On Jan. 5, 1982, the Fischer Theatre was closed. Kerasotes Theatres took seats, the boiler and everything else it could use and sell out of the building.
In 1983, the city now owned the theater. The Vermilion Heritage Foundation was formed to restore the theater.
The five Danville stars, Donald O’Connor, Bobby Short, Dick Van Dyke, Jerry Van Dyke and Gene Hackman came to Danville to do a benefit for the theater. About $400,000 was raised. But because an expected state grant did not come through, the complete restoration of the theater was postponed.
In 1997, it was announced the building was unstable and should be destroyed. Old Town Preservation Association intervened to try to save the building. The city gave the theater to the Old Town Preservation Association. This group set about having the necessary structural work done to make the building stable.
In 1998, the Old Town Preservation Organization sold the building to the Vermilion Heritage Foundation so the funds raised by the stars’ benefit could be used to start renovation to the lobby area of the theater.
The renovation and expansion of the lobby was completed, including refurbishing and replacing the tin ceiling, new heating and air conditioning, and the creation of a concession area. A donated boiler and theater seats have been installed.

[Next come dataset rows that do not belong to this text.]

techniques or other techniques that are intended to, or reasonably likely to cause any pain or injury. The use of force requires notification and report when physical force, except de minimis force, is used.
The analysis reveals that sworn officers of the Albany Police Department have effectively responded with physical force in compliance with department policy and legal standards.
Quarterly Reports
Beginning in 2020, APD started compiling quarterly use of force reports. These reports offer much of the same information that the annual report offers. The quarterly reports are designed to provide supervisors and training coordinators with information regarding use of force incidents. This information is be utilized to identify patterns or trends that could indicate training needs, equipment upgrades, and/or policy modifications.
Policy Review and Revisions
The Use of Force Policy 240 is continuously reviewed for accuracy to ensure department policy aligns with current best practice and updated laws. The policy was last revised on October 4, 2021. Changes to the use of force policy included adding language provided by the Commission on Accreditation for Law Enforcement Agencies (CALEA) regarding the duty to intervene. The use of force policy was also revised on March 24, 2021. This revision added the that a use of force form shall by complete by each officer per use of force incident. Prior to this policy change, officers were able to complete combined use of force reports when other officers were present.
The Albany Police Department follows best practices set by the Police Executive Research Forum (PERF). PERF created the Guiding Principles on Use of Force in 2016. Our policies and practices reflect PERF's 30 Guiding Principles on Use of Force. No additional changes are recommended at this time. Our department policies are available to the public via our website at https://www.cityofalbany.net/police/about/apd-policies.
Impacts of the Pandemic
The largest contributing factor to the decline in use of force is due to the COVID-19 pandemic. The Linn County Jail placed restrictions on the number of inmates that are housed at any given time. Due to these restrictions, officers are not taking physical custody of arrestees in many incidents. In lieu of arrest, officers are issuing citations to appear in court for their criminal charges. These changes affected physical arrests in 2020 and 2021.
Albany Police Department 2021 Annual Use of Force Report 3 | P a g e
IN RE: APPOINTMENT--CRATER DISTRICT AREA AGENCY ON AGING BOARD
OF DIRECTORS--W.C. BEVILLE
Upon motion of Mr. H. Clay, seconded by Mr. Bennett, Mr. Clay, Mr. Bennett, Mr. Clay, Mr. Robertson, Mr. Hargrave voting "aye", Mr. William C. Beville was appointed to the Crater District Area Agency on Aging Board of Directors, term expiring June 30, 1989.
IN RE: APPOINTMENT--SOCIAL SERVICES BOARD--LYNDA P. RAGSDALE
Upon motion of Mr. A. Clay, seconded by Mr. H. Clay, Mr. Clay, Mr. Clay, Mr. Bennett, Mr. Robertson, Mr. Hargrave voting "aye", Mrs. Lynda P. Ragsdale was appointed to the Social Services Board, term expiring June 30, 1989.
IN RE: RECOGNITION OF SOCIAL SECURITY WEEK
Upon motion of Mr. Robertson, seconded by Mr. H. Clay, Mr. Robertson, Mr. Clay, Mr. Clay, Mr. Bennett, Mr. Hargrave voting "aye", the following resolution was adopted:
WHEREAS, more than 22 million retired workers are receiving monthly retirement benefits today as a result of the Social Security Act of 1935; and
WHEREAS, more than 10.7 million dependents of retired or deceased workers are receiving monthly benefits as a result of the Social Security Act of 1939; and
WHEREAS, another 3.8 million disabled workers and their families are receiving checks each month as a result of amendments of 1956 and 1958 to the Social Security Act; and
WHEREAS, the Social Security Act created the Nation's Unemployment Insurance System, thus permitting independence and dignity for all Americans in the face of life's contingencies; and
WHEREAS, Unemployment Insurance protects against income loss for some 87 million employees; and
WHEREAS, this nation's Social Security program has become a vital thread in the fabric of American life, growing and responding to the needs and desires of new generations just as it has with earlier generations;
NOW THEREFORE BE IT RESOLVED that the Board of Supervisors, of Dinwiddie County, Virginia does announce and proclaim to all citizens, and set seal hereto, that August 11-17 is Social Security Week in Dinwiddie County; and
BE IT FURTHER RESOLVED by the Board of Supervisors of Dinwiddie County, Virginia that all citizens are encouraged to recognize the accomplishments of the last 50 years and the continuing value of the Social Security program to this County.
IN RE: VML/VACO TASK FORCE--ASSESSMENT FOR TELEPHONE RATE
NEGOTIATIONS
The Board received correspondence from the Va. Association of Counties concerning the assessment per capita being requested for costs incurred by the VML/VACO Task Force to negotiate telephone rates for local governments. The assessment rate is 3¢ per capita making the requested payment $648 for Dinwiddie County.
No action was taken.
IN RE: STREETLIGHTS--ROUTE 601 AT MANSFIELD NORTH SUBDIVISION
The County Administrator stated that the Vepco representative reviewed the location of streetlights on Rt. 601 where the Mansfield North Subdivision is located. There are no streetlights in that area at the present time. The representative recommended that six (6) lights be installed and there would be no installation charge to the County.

During the years, much money has been donated and spent keeping the theater in a viable, restorable state.
In August, The Fischer Arts & Entertainment Museum opened to celebrate the entertainment careers of the many former Danville residents who built a career in the industry.
The focus is on the Van Dykes, O’Connor, Hackman and Short who returned to Danville in 1989 to help raise funds for the restoration of the Fischer Theatre. Also honored is singer Helen Morgan, who is shown on the Walldogs Celebrities wall opposite the theater.